What is term insurance and how do tax benefits work with it?
Term insurance plans help you secure the future of your family and protect them against life’s uncertainties. If the policyholder were to pass away during the tenure of the policy, the insurer pays the life cover amount to the nominees of the policy.When you buy a term insurance plan and pay regular premiums for the same, you ensure that your family has financial support duringdifficult situations. To get an idea of how much premium you may incur for your policy, you can use a term insurance premium calculator.
Term insurance tax benefits are valid in two ways – exemptions and deductions. A tax exemption means that a particular amount, which can be considered a source of income, is not taxed as it usually would. Tax deductions, on the other hand, refer to the deduction in your tax liability against a particular payment or investment you have made.

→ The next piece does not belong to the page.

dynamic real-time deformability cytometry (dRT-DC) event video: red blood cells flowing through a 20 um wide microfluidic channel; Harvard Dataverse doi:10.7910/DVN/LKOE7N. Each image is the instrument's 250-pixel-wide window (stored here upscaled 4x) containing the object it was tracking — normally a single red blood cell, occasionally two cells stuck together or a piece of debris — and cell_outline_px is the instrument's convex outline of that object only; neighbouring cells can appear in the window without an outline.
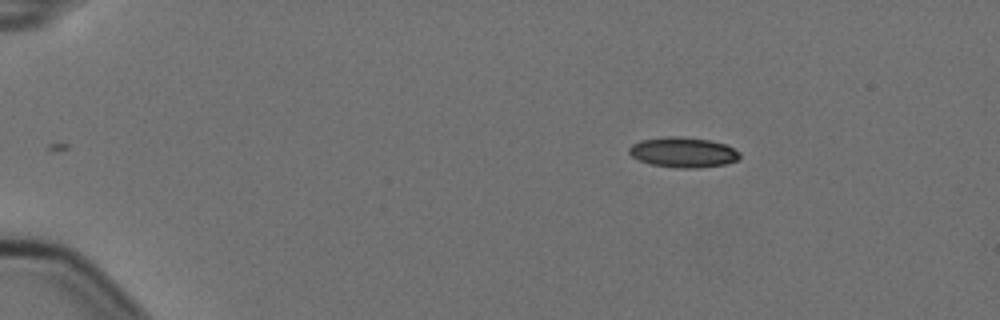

Tax deductions on term insurance
When you are filing your taxes the next time, ensure to claim for term insurance premium deductions. The premiums that you pay for your term insurance plan can be used to claim tax deductions up to Rs 1.5 lakhs. Section 80C of the Income Tax Act, 1961, allows for this deduction.
Along with life coverage, you can also opt for additional protection with your term plan in the form of riders. Opting for the critical illness rider provides you with even more term insurance tax benefits. Under Section 80D of the ITA, 1961, the premium paid for critical illness insurance can be used to claim tax deductions up to Rs 25,000. For senior citizens, the maximum limit can increase to Rs 50,000.
Buying a rider may lead to a small hike in your premium, however. You can use a term insurance premium calculator to get an estimate of the same.
Tax exemptions on term insurance
The importance of the life cover amount, especially in the event of the main breadwinner passing away, cannot be underestimated. Hence, relevant authorities have allowed the death benefit amount to be exempted from taxation under Section 10 (10D) of the ITA.
If your plan has a feature wherein you receive pay-outs during the maturity of the policy, then that amount, too, is exempted from taxation. The surrender value that the policyholder receives on voluntarily surrendering their policy is also tax-exempted.
One must note that these term insurance tax benefits are subject to several terms and conditions.
Terms and conditions on term insurance tax benefits
- The benefits mentioned above are only valid for those who have opted for the old tax regime. The new tax regime does not allow for several of these deductions and exemptions.
- For these benefits to be applicable, one must buy their term plan from an IRDAI-registered insurer only.
- To be eligible for Section 80C deductions, the annual premium should not exceed 20% of the sum assured if the policy is bought before 1st April 2012. For policies bought after the given date, the annual premium should not exceed 10% of the sum assured amount.
- To be eligible for Section 10 (10D) deduction, the premium paid during the policy period should not exceed 20% of the sum assured if the term life insurance plan is bought before 1st April 2012. The limit reduces to 10% of the sum assured for policies bought after the given date.
One must always consult a tax expert before making any major tax-related decisions. It is also advisable to read the policy wordings and consider the pros and cons of term insurance before proceeding with any purchase.